### Problem to work on
Among the entries below, how many lines hold the word "rounded"? Reply with the number only.

### Source material
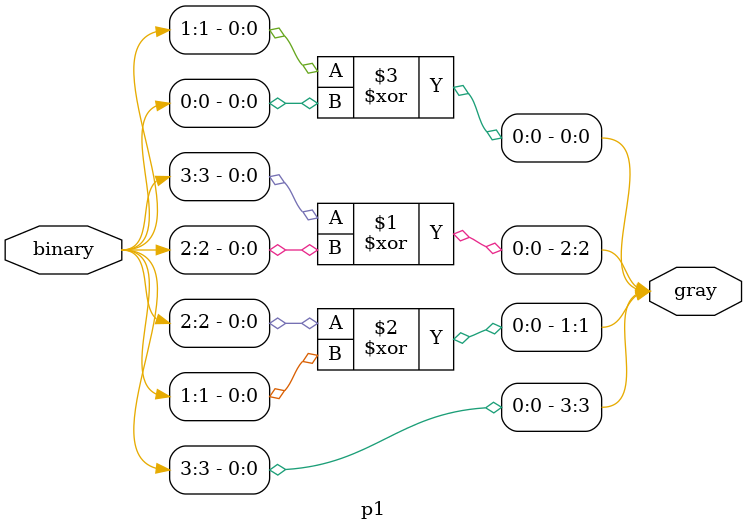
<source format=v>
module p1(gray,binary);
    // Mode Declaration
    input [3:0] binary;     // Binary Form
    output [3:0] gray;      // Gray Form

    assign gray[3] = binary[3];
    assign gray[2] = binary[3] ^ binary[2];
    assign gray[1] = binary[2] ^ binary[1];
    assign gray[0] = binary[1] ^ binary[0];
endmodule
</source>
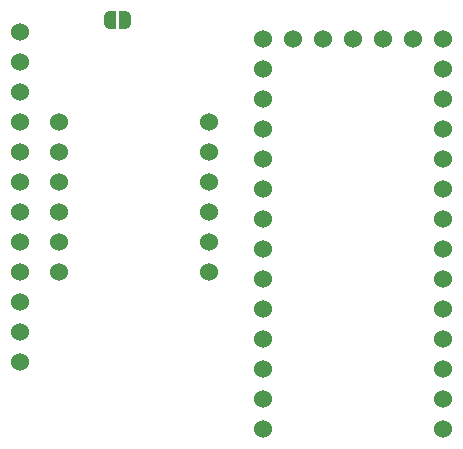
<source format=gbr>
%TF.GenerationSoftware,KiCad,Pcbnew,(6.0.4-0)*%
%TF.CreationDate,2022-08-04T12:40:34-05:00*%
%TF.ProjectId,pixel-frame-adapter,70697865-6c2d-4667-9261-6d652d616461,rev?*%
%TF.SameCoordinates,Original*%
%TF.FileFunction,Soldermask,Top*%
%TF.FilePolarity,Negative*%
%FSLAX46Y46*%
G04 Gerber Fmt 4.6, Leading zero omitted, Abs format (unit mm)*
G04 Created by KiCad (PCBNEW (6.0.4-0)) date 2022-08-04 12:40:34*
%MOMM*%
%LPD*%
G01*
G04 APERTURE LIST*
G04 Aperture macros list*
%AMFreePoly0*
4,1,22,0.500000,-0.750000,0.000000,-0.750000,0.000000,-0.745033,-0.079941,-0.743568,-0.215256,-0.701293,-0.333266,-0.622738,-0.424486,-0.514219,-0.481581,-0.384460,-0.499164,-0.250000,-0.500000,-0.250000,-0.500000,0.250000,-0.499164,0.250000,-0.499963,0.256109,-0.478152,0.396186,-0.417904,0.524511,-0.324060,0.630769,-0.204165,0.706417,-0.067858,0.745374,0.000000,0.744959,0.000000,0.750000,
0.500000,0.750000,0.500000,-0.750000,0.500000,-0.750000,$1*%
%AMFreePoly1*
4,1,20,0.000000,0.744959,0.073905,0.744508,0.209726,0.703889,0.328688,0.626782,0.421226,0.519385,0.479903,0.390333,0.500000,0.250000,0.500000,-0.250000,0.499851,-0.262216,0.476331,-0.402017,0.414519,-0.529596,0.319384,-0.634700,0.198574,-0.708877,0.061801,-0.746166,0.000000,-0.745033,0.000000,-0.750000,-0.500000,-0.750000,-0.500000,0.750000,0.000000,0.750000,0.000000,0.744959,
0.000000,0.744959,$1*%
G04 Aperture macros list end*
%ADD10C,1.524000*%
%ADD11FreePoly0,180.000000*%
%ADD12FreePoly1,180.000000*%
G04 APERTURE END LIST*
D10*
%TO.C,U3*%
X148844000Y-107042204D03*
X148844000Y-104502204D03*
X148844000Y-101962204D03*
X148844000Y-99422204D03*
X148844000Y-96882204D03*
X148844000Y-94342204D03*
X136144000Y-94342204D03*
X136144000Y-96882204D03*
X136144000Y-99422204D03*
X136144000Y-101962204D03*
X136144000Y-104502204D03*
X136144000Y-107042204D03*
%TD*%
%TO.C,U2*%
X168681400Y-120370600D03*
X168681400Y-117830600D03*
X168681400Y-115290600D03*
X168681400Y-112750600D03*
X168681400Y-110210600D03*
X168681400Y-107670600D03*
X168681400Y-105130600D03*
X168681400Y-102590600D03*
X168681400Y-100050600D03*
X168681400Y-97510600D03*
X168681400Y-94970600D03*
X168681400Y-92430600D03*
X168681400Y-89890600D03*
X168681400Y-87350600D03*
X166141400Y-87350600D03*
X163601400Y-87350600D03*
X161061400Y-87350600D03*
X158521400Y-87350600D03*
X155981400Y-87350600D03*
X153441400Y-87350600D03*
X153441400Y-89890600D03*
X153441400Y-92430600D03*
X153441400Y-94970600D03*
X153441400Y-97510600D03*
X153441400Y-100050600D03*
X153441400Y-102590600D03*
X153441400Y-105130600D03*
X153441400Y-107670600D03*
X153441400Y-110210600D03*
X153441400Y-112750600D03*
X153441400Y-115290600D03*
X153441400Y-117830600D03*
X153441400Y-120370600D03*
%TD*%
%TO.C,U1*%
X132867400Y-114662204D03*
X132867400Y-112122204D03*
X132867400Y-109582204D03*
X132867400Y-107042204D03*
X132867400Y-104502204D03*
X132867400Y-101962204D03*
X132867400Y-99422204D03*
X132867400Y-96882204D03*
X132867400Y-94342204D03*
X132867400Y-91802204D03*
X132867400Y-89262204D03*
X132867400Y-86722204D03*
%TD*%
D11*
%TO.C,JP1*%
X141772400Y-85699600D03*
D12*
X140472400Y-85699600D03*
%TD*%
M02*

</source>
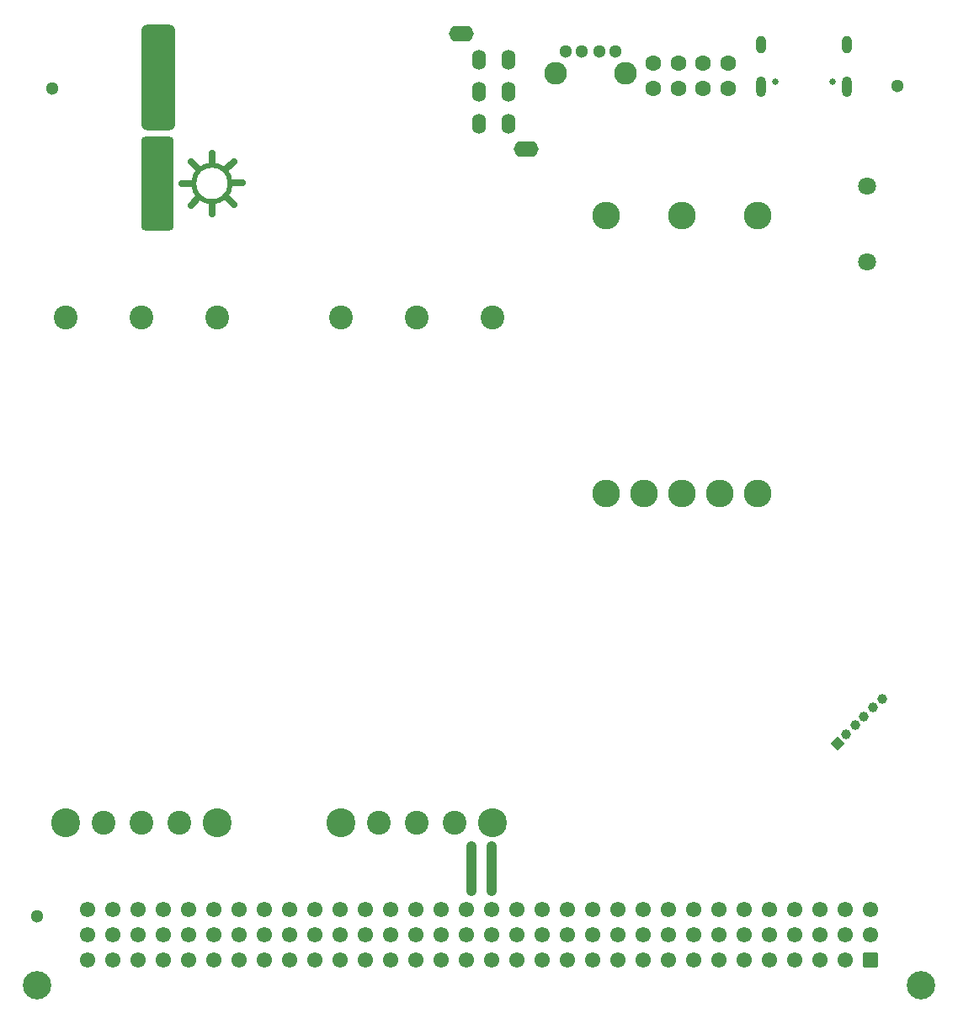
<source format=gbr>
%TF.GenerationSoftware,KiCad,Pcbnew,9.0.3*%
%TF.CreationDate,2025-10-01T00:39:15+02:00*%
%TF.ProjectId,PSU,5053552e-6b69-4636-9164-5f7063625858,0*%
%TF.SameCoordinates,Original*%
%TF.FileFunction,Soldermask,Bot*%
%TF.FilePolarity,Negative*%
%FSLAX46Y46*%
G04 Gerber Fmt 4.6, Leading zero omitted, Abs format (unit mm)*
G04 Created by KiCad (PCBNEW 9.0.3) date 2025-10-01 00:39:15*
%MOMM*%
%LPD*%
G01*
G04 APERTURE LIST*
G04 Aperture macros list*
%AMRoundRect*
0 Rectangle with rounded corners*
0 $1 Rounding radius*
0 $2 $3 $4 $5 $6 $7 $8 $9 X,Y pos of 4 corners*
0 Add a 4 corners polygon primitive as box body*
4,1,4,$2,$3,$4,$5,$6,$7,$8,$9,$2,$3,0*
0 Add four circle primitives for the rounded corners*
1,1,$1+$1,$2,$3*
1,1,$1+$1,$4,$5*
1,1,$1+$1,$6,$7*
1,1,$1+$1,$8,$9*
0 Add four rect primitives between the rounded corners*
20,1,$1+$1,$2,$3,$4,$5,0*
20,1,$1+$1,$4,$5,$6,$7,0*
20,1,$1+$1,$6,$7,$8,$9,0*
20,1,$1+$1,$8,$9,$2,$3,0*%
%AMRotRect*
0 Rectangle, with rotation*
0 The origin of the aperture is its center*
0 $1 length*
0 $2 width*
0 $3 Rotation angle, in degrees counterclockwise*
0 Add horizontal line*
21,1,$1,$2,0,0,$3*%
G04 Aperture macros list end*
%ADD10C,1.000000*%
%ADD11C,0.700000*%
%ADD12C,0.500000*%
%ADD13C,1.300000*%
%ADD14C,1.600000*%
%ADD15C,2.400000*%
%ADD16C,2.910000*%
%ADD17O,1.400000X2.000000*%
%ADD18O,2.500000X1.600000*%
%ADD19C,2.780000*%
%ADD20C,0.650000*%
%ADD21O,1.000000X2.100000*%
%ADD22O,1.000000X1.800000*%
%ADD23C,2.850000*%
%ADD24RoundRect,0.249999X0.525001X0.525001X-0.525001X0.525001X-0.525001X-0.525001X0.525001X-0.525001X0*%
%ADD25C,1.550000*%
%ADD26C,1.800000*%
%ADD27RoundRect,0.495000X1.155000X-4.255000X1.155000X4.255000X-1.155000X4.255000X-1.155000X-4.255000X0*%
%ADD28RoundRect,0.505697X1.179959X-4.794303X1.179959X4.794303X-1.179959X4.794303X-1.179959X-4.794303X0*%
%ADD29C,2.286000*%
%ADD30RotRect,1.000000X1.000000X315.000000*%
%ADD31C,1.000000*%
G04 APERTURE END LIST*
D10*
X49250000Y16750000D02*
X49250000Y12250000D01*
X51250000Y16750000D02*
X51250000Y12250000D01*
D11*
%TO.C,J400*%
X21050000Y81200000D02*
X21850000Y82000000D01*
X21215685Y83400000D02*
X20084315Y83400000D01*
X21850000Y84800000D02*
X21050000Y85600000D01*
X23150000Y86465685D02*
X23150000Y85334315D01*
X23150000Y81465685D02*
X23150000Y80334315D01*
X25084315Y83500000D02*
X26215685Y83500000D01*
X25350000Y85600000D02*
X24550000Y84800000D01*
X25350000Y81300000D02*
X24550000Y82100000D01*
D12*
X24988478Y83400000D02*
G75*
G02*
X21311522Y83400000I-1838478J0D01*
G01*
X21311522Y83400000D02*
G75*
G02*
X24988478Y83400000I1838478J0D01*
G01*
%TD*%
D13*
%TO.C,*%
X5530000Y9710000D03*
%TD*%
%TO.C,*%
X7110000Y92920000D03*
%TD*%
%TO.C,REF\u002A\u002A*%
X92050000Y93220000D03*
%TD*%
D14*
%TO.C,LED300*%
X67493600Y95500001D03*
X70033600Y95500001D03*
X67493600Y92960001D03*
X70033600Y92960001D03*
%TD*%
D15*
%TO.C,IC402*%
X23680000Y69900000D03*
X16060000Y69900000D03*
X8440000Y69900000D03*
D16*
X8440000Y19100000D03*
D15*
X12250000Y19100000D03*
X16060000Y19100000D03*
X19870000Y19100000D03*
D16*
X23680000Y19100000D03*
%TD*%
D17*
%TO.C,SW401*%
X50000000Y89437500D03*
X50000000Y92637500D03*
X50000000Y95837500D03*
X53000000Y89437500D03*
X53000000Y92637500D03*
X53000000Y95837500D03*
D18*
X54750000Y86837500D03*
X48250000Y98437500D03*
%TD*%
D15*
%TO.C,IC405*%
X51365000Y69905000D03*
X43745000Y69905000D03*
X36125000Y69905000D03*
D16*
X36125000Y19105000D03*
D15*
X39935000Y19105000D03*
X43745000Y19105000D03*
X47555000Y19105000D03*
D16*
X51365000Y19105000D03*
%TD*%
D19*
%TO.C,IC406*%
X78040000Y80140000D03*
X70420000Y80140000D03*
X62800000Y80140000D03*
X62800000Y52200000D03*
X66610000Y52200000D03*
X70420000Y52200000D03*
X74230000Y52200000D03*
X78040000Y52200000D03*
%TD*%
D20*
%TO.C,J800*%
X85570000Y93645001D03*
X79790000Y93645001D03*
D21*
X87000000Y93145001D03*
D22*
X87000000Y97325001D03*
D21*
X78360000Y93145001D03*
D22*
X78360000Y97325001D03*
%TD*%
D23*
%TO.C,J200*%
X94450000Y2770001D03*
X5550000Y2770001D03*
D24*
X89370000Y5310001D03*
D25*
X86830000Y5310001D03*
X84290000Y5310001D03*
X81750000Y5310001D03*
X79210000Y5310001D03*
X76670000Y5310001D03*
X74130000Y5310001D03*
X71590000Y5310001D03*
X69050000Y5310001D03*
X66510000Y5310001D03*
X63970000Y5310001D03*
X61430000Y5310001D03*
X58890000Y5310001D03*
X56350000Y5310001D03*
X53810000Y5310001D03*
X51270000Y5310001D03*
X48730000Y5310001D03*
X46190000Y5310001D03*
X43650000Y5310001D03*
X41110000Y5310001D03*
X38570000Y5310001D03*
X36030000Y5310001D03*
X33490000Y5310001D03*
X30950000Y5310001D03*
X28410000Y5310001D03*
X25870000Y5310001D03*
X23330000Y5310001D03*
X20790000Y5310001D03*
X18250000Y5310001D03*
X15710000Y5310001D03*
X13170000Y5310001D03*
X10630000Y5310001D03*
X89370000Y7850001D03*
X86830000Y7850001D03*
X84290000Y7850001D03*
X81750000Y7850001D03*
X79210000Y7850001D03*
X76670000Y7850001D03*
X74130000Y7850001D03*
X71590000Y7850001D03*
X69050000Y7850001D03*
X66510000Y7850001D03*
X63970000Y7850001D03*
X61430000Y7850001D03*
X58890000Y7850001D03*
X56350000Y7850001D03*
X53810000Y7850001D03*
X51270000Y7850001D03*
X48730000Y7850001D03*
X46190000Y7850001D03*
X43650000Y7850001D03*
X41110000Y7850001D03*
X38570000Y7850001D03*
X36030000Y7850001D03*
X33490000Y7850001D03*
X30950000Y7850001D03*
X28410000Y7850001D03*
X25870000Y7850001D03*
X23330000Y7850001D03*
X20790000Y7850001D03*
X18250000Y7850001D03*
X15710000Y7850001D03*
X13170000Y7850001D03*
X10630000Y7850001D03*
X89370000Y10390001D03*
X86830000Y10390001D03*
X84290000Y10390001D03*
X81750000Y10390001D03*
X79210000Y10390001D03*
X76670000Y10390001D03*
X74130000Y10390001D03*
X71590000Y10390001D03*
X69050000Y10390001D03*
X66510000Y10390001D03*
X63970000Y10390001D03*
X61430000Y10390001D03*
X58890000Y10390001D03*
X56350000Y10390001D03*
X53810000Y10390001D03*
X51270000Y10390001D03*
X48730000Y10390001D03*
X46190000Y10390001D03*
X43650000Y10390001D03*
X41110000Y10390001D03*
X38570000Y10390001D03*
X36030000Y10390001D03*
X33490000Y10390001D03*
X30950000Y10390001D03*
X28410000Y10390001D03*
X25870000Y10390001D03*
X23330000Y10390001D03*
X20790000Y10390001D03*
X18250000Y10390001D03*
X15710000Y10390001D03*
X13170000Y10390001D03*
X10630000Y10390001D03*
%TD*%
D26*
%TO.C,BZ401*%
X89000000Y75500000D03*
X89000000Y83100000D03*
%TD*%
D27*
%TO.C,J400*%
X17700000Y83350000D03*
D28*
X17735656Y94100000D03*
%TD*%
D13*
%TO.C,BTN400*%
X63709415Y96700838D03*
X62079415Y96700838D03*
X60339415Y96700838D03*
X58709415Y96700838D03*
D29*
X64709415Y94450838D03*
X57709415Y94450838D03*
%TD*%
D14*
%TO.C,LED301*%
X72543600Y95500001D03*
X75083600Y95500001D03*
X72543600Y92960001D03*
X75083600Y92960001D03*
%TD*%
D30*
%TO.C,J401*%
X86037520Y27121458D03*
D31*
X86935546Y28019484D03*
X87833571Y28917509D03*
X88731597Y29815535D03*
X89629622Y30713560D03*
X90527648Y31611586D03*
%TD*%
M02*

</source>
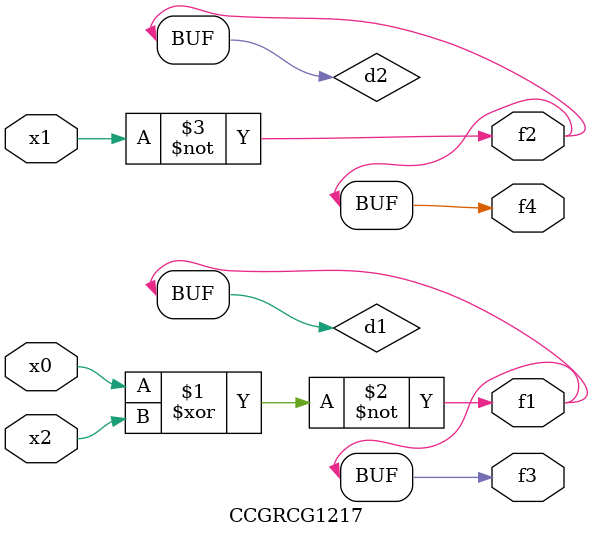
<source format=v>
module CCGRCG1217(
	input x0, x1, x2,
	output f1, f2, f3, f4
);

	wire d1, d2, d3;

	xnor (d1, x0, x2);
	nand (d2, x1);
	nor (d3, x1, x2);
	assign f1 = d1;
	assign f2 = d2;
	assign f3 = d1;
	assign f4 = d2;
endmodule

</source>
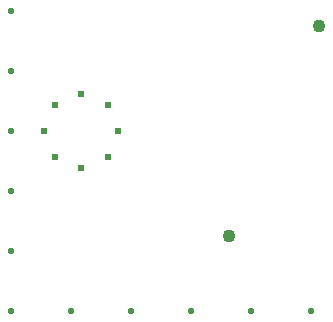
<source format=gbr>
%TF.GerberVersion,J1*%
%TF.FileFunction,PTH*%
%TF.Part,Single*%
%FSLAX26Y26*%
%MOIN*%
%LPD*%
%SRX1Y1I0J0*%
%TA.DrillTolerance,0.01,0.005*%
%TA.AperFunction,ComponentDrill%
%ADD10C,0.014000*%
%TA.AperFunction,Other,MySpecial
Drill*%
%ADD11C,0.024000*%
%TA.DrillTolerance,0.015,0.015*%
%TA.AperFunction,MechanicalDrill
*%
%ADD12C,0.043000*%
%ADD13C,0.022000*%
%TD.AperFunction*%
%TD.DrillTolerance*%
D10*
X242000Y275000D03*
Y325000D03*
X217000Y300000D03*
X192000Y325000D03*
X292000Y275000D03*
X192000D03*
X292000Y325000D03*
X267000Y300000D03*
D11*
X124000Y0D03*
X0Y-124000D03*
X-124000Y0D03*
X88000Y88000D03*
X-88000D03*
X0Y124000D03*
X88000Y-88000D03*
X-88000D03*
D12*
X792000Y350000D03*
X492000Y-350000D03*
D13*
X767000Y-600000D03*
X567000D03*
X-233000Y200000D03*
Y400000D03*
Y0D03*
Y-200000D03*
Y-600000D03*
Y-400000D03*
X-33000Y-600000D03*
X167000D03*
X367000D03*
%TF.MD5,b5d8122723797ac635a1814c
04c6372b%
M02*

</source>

### Solution
3